_TO-DO ITEM_: Reproduce each record below in full, word for word, without images.
^^^^^^^^^^^^^^^^
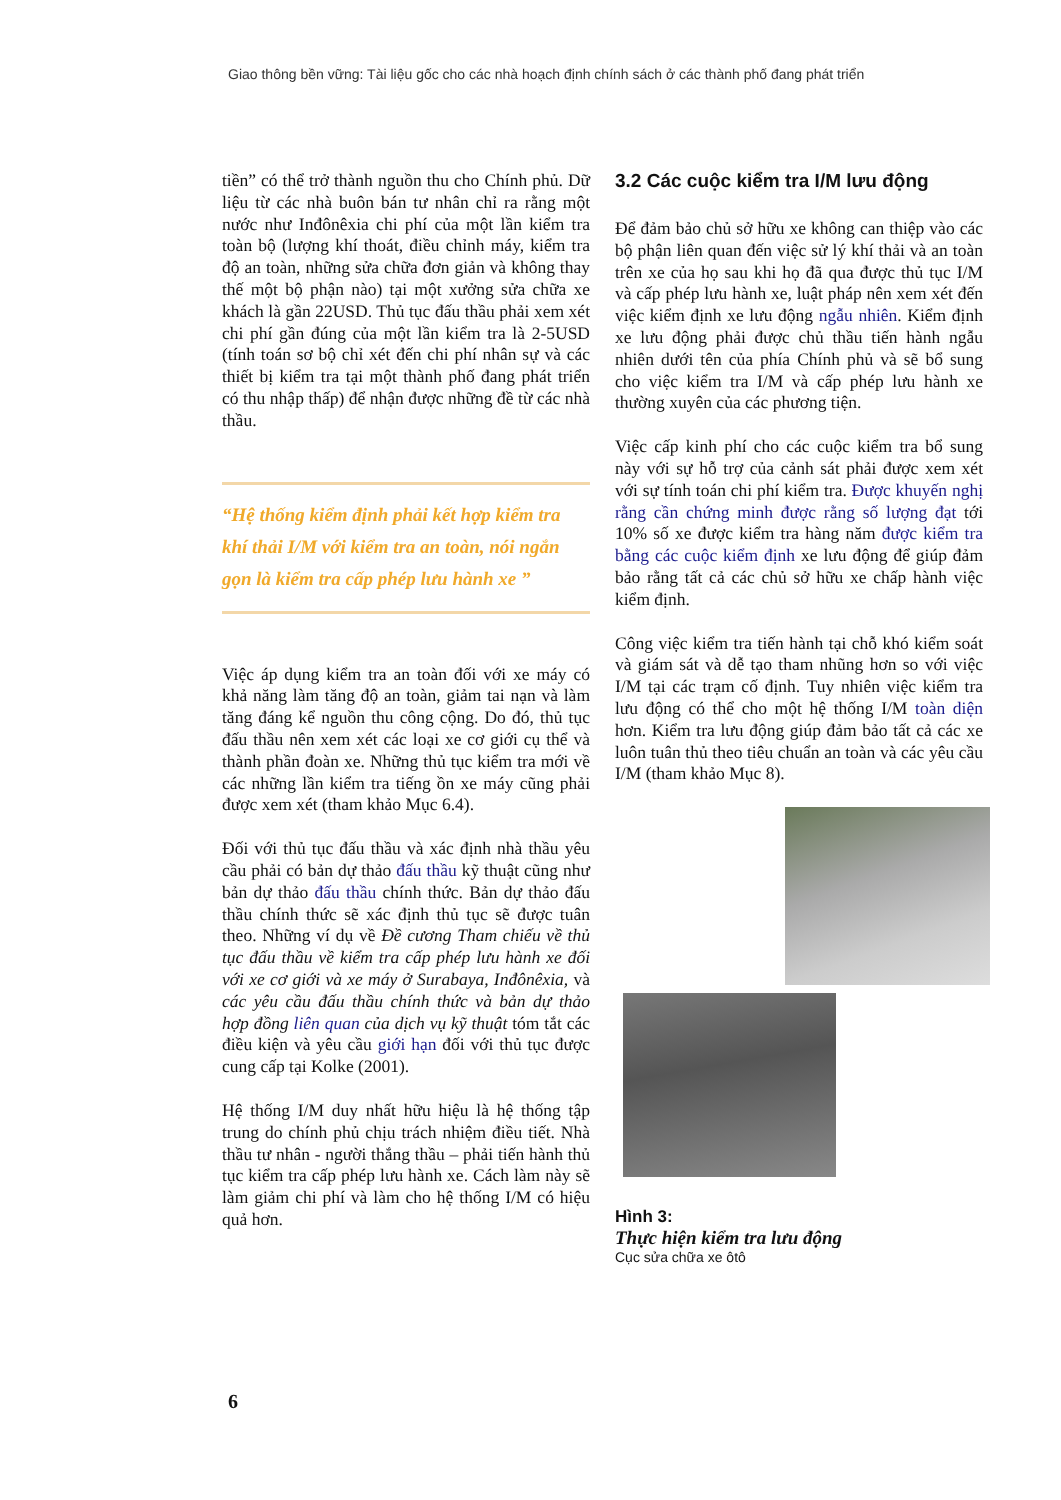Giao thông bền vững: Tài liệu gốc cho các nhà hoạch định chính sách ở các thành phố đang phát triển
tiền” có thể trở thành nguồn thu cho Chính phủ. Dữ liệu từ các nhà buôn bán tư nhân chỉ ra rằng một nước như Inđônêxia chi phí của một lần kiểm tra toàn bộ (lượng khí thoát, điều chỉnh máy, kiểm tra độ an toàn, những sửa chữa đơn giản và không thay thế một bộ phận nào) tại một xưởng sửa chữa xe khách là gần 22USD. Thủ tục đấu thầu phải xem xét chi phí gần đúng của một lần kiểm tra là 2-5USD (tính toán sơ bộ chỉ xét đến chi phí nhân sự và các thiết bị kiểm tra tại một thành phố đang phát triển có thu nhập thấp) để nhận được những đề từ các nhà thầu.
“Hệ thống kiểm định phải kết hợp kiểm tra khí thải I/M với kiểm tra an toàn, nói ngắn gọn là kiểm tra cấp phép lưu hành xe ”
Việc áp dụng kiểm tra an toàn đối với xe máy có khả năng làm tăng độ an toàn, giảm tai nạn và làm tăng đáng kể nguồn thu công cộng. Do đó, thủ tục đấu thầu nên xem xét các loại xe cơ giới cụ thể và thành phần đoàn xe. Những thủ tục kiểm tra mới về các những lần kiểm tra tiếng ồn xe máy cũng phải được xem xét (tham khảo Mục 6.4).
Đối với thủ tục đấu thầu và xác định nhà thầu yêu cầu phải có bản dự thảo đấu thầu kỹ thuật cũng như bản dự thảo đấu thầu chính thức. Bản dự thảo đấu thầu chính thức sẽ xác định thủ tục sẽ được tuân theo. Những ví dụ về Đề cương Tham chiếu về thủ tục đấu thầu về kiểm tra cấp phép lưu hành xe đối với xe cơ giới và xe máy ở Surabaya, Inđônêxia, và các yêu cầu đấu thầu chính thức và bản dự thảo hợp đồng liên quan của dịch vụ kỹ thuật tóm tắt các điều kiện và yêu cầu giới hạn đối với thủ tục được cung cấp tại Kolke (2001).
Hệ thống I/M duy nhất hữu hiệu là hệ thống tập trung do chính phủ chịu trách nhiệm điều tiết. Nhà thầu tư nhân - người thắng thầu – phải tiến hành thủ tục kiểm tra cấp phép lưu hành xe. Cách làm này sẽ làm giảm chi phí và làm cho hệ thống I/M có hiệu quả hơn.
3.2 Các cuộc kiểm tra I/M lưu động
Để đảm bảo chủ sở hữu xe không can thiệp vào các bộ phận liên quan đến việc sử lý khí thải và an toàn trên xe của họ sau khi họ đã qua được thủ tục I/M và cấp phép lưu hành xe, luật pháp nên xem xét đến việc kiểm định xe lưu động ngẫu nhiên. Kiểm định xe lưu động phải được chủ thầu tiến hành ngẫu nhiên dưới tên của phía Chính phủ và sẽ bổ sung cho việc kiểm tra I/M và cấp phép lưu hành xe thường xuyên của các phương tiện.
Việc cấp kinh phí cho các cuộc kiểm tra bổ sung này với sự hỗ trợ của cảnh sát phải được xem xét với sự tính toán chi phí kiểm tra. Được khuyến nghị rằng cần chứng minh được rằng số lượng đạt tới 10% số xe được kiểm tra hàng năm được kiểm tra bằng các cuộc kiểm định xe lưu động để giúp đảm bảo rằng tất cả các chủ sở hữu xe chấp hành việc kiểm định.
Công việc kiểm tra tiến hành tại chỗ khó kiểm soát và giám sát và dễ tạo tham nhũng hơn so với việc I/M tại các trạm cố định. Tuy nhiên việc kiểm tra lưu động có thể cho một hệ thống I/M toàn diện hơn. Kiểm tra lưu động giúp đảm bảo tất cả các xe luôn tuân thủ theo tiêu chuẩn an toàn và các yêu cầu I/M (tham khảo Mục 8).
Hình 3:
Thực hiện kiểm tra lưu động
Cục sửa chữa xe ôtô
6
^^^^^^^^^^^^^^^^
_ANSWER FOR THE TASK_:
Giao thông bền vững: Tài liệu gốc cho các nhà hoạch định chính sách ở các thành phố đang phát triển
tiền” có thể trở thành nguồn thu cho Chính phủ. Dữ liệu từ các nhà buôn bán tư nhân chỉ ra rằng một nước như Inđônêxia chi phí của một lần kiểm tra toàn bộ (lượng khí thoát, điều chỉnh máy, kiểm tra độ an toàn, những sửa chữa đơn giản và không thay thế một bộ phận nào) tại một xưởng sửa chữa xe khách là gần 22USD. Thủ tục đấu thầu phải xem xét chi phí gần đúng của một lần kiểm tra là 2-5USD (tính toán sơ bộ chỉ xét đến chi phí nhân sự và các thiết bị kiểm tra tại một thành phố đang phát triển có thu nhập thấp) để nhận được những đề từ các nhà thầu.
“Hệ thống kiểm định phải kết hợp kiểm tra khí thải I/M với kiểm tra an toàn, nói ngắn gọn là kiểm tra cấp phép lưu hành xe ”
Việc áp dụng kiểm tra an toàn đối với xe máy có khả năng làm tăng độ an toàn, giảm tai nạn và làm tăng đáng kể nguồn thu công cộng. Do đó, thủ tục đấu thầu nên xem xét các loại xe cơ giới cụ thể và thành phần đoàn xe. Những thủ tục kiểm tra mới về các những lần kiểm tra tiếng ồn xe máy cũng phải được xem xét (tham khảo Mục 6.4).
Đối với thủ tục đấu thầu và xác định nhà thầu yêu cầu phải có bản dự thảo đấu thầu kỹ thuật cũng như bản dự thảo đấu thầu chính thức. Bản dự thảo đấu thầu chính thức sẽ xác định thủ tục sẽ được tuân theo. Những ví dụ về Đề cương Tham chiếu về thủ tục đấu thầu về kiểm tra cấp phép lưu hành xe đối với xe cơ giới và xe máy ở Surabaya, Inđônêxia, và các yêu cầu đấu thầu chính thức và bản dự thảo hợp đồng liên quan của dịch vụ kỹ thuật tóm tắt các điều kiện và yêu cầu giới hạn đối với thủ tục được cung cấp tại Kolke (2001).
Hệ thống I/M duy nhất hữu hiệu là hệ thống tập trung do chính phủ chịu trách nhiệm điều tiết. Nhà thầu tư nhân - người thắng thầu – phải tiến hành thủ tục kiểm tra cấp phép lưu hành xe. Cách làm này sẽ làm giảm chi phí và làm cho hệ thống I/M có hiệu quả hơn.
3.2 Các cuộc kiểm tra I/M lưu động
Để đảm bảo chủ sở hữu xe không can thiệp vào các bộ phận liên quan đến việc sử lý khí thải và an toàn trên xe của họ sau khi họ đã qua được thủ tục I/M và cấp phép lưu hành xe, luật pháp nên xem xét đến việc kiểm định xe lưu động ngẫu nhiên. Kiểm định xe lưu động phải được chủ thầu tiến hành ngẫu nhiên dưới tên của phía Chính phủ và sẽ bổ sung cho việc kiểm tra I/M và cấp phép lưu hành xe thường xuyên của các phương tiện.
Việc cấp kinh phí cho các cuộc kiểm tra bổ sung này với sự hỗ trợ của cảnh sát phải được xem xét với sự tính toán chi phí kiểm tra. Được khuyến nghị rằng cần chứng minh được rằng số lượng đạt tới 10% số xe được kiểm tra hàng năm được kiểm tra bằng các cuộc kiểm định xe lưu động để giúp đảm bảo rằng tất cả các chủ sở hữu xe chấp hành việc kiểm định.
Công việc kiểm tra tiến hành tại chỗ khó kiểm soát và giám sát và dễ tạo tham nhũng hơn so với việc I/M tại các trạm cố định. Tuy nhiên việc kiểm tra lưu động có thể cho một hệ thống I/M toàn diện hơn. Kiểm tra lưu động giúp đảm bảo tất cả các xe luôn tuân thủ theo tiêu chuẩn an toàn và các yêu cầu I/M (tham khảo Mục 8).
Hình 3:
Thực hiện kiểm tra lưu động
Cục sửa chữa xe ôtô
6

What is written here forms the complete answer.